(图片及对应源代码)

◆ ◆ ◆ ◆ ◆

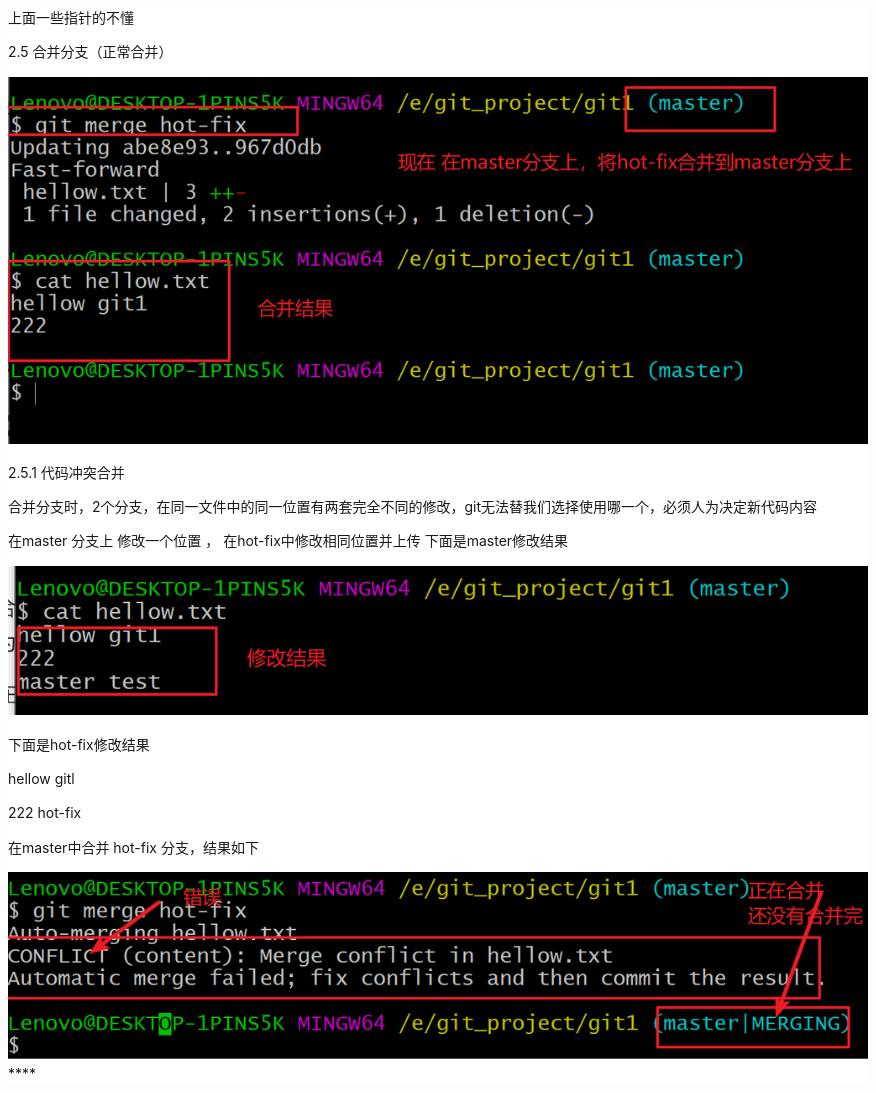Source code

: 上面一些指针的不懂

2.5 合并分支（正常合并）

![1649944738778](git.assets/1649944738778.png)

2.5.1 代码冲突合并

合并分支时，2个分支，在同一文件中的同一位置有两套完全不同的修改，git无法替我们选择使用哪一个，必须人为决定新代码内容

在master 分支上 修改一个位置 ， 在hot-fix中修改相同位置并上传  下面是master修改结果

![1649945780833](git.assets/1649945780833.png)

下面是hot-fix修改结果

hellow gitl 

222 hot-fix

在master中合并 hot-fix 分支，结果如下

![1649945684566](git.assets/1649945684566.png)****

◆ ◆ ◆ ◆ ◆

请将上面记录中的源代码按行整理成编号列表，空行不计入，答案中不要包含图片。

- **参考答案**:
1. Source code
2. : 上面一些指针的不懂
3. 2.5 合并分支（正常合并）
4. ![1649944738778](git.assets/1649944738778.png)
5. 2.5.1 代码冲突合并
6. 合并分支时，2个分支，在同一文件中的同一位置有两套完全不同的修改，git无法替我们选择使用哪一个，必须人为决定新代码内容
7. 在master 分支上 修改一个位置 ， 在hot-fix中修改相同位置并上传  下面是master修改结果
8. ![1649945780833](git.assets/1649945780833.png)
9. 下面是hot-fix修改结果
10. hellow gitl 
11. 222 hot-fix
12. 在master中合并 hot-fix 分支，结果如下
13. ![1649945684566](git.assets/1649945684566.png)****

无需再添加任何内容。